在 xv6 中读取 hex 文件

Question

I am trying to modify this xv6 c file into a hex viewer. I tried to utilize printf(%02X) but to no avail. I tried doing different combinations of placement for the printf(%02X) but it will either not print hex or just print "%02X" at the end of the file view. For the printf functionality, it specifies these input arguments: Print to the given fd. Only understands %d, %x, %p, %s. void printf(int fd, const char *fmt, ...) Here is the code I am working with:

#include "types.h"
#include "stat.h"
#include "user.h"

char buf[512];

void
hex(int fd)
{
  int n;

  while((n = read(fd, buf, sizeof(buf))) > 0) {
   if (write(1, buf, n) != n) {
     printf(1, "hex: write error\n");
     exit();
     }
    printf(n,"%02X");
   } 
   if(n < 0){
     printf(1, "hex: read error\n");
     exit();
   }

}

int
main(int argc, char *argv[])
{
  int fd, i;

  if(argc <= 1){
    hex(0);
    exit();
  }

  for(i = 1; i < argc; i++){
    if((fd = open(argv[i], 0)) < 0){
      printf(1, "hex: cannot open\n", argv[i]);
      exit();
    }
    hex(fd);
    close(fd);
  }
  exit();
}

Answer 1

As you found yourself, in xv6, printf is very limited and you can't use %02x modifier. You have to restrict your self to %x (or you can extend the printf function, but it's an exercise beyond what is asked to you.

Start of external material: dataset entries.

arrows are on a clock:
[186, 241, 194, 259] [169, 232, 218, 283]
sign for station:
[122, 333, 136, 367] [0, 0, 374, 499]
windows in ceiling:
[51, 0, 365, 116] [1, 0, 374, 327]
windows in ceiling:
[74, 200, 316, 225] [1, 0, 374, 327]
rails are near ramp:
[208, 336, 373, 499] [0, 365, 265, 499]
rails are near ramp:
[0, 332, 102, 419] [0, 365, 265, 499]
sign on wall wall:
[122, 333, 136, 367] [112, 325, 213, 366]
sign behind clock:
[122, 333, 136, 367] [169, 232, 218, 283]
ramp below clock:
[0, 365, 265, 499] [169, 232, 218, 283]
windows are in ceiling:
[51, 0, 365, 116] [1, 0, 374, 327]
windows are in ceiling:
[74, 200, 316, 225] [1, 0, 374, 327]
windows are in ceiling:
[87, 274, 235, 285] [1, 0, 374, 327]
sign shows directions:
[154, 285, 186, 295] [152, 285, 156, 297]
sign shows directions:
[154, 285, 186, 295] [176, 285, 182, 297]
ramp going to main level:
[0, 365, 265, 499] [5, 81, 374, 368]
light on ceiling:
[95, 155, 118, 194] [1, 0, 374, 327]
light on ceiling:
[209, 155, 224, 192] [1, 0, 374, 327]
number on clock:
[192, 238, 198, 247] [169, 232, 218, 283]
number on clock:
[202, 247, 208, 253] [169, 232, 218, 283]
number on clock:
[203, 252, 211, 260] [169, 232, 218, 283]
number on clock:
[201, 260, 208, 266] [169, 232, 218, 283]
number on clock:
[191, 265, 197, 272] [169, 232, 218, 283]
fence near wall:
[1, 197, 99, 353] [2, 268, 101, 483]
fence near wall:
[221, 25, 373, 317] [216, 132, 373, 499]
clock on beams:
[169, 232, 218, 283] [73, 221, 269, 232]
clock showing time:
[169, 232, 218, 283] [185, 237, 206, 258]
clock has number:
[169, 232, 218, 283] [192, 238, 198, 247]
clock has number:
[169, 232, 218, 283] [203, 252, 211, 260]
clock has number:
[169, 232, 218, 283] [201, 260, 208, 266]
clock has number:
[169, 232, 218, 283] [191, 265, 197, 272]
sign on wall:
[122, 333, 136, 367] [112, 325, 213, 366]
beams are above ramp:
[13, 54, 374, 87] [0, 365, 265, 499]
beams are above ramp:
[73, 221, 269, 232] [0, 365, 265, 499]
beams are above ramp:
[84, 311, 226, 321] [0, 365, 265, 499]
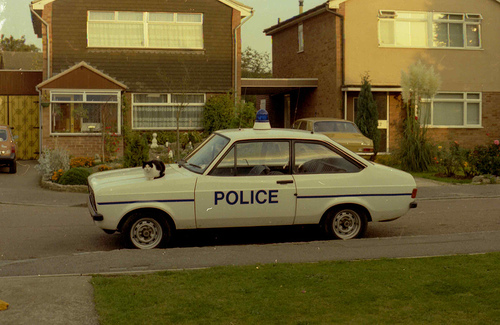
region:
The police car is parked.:
[81, 105, 427, 252]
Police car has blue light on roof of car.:
[80, 101, 427, 251]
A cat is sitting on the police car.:
[80, 101, 427, 251]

For each character, you have to call printf(1, "%x ", the_character); For characters for 0x10 to 0xFF , it will print two character, for characters under 0x10 , you have to add the extra 0 .

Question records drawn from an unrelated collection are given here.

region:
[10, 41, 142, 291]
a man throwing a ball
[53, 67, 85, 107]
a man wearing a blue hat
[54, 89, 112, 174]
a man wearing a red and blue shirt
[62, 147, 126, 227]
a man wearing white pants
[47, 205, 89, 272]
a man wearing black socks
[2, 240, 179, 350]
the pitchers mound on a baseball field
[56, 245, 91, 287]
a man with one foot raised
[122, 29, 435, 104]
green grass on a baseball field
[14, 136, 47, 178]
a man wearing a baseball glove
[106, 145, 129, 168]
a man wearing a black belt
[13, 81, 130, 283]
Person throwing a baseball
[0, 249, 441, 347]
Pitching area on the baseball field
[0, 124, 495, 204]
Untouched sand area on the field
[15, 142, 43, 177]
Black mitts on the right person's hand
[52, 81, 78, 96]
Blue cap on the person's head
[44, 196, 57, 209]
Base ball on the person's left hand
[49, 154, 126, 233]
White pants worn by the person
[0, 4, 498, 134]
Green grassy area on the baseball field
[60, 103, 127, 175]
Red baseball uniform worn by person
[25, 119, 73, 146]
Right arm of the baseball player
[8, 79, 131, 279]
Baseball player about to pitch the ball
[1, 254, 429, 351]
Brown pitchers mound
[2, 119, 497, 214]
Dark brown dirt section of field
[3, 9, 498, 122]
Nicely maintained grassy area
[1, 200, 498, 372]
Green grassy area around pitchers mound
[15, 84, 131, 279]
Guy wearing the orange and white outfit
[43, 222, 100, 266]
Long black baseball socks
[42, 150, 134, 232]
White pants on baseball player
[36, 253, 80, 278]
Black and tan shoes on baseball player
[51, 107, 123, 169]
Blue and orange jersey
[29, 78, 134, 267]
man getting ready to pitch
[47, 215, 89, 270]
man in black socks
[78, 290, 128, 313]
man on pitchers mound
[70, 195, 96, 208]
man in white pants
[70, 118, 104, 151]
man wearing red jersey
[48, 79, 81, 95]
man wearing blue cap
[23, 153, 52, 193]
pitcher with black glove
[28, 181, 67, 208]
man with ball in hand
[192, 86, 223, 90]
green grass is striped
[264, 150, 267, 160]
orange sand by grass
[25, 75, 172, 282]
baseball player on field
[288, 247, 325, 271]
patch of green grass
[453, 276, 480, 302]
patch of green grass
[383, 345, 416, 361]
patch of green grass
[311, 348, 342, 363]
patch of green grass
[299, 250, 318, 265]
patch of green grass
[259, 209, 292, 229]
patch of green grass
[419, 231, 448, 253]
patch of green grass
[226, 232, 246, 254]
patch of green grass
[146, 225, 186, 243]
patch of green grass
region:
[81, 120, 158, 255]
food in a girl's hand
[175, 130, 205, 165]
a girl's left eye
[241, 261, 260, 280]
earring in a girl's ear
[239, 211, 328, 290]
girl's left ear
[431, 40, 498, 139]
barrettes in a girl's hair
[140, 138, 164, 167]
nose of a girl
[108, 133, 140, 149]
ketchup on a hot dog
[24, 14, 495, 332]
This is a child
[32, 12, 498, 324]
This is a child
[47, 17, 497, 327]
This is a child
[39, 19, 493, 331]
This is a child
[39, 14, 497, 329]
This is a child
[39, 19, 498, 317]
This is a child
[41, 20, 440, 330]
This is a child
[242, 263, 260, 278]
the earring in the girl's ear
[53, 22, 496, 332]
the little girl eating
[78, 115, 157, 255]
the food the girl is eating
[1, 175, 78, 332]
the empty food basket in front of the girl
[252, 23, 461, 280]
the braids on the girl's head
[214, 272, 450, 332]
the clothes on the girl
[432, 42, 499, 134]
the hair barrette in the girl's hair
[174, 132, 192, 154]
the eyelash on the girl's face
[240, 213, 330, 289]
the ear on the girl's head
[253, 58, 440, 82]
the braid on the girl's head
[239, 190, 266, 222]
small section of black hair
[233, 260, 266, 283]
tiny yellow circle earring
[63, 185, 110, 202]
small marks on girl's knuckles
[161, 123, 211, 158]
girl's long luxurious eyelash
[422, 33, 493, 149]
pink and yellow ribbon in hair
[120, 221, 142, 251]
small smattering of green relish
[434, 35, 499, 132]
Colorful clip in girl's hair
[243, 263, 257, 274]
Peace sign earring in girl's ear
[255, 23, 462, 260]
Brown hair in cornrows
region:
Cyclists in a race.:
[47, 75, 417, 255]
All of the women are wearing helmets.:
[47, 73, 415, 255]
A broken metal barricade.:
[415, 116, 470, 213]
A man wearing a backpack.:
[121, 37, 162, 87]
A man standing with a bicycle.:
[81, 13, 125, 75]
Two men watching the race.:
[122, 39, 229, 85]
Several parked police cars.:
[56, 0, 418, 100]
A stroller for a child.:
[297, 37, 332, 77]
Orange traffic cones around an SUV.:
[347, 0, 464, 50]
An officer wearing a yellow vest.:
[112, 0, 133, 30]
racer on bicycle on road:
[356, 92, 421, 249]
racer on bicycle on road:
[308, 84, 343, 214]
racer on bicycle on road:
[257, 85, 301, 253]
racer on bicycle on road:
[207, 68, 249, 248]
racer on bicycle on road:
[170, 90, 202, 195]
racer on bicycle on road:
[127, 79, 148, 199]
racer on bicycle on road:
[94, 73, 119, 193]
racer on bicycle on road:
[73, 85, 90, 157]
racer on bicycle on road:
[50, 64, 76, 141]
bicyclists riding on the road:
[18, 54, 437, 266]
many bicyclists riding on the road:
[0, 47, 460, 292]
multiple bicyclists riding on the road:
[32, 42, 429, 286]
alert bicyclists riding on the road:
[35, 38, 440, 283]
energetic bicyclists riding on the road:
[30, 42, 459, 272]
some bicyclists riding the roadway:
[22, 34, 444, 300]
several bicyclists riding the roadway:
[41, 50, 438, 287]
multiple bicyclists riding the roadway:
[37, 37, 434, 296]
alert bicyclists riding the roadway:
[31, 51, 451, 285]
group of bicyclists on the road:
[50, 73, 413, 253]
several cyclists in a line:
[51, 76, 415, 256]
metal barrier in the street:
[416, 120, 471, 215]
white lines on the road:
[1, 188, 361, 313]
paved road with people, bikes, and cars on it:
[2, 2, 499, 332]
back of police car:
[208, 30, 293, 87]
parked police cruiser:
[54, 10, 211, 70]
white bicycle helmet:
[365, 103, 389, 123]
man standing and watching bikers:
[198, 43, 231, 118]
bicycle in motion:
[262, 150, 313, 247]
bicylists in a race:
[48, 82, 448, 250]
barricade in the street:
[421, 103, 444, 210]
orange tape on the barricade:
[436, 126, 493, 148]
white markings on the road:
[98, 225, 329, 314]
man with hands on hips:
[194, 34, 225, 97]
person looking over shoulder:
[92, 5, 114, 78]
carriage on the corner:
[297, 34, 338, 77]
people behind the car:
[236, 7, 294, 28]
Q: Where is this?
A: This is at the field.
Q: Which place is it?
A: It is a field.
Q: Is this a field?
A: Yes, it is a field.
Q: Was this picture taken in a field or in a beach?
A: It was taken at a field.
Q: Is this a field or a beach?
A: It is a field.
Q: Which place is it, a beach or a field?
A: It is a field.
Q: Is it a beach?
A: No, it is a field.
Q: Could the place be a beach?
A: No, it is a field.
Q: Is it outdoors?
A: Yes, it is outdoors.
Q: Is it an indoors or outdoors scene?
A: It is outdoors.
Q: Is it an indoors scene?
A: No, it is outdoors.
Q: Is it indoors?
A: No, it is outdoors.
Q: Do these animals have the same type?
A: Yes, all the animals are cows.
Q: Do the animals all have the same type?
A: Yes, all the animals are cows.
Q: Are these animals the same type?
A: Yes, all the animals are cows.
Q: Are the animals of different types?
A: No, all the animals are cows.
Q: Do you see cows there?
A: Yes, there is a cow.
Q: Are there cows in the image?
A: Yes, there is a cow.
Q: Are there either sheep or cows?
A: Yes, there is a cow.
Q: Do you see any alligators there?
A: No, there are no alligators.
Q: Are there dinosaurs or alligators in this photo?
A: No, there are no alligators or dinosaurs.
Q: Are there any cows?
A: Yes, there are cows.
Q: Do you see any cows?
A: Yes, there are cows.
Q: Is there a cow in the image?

-- To print char by char, you need a for loop on the buffer you got after the read call. Add some space and LF to improve visibility and you're done.

void hex(int fd)
{
  char buf[16];

  int n, i;

  while((n = read(fd, buf, sizeof(buf))) > 0) {
    for (i = 0; i < n; ++i) {
        if (buf[i] < 0x10) {
            printf(1, "0");
        }
        printf(1,"%x ", buf[i]);
    }
    printf(1, "\n");
   } 
}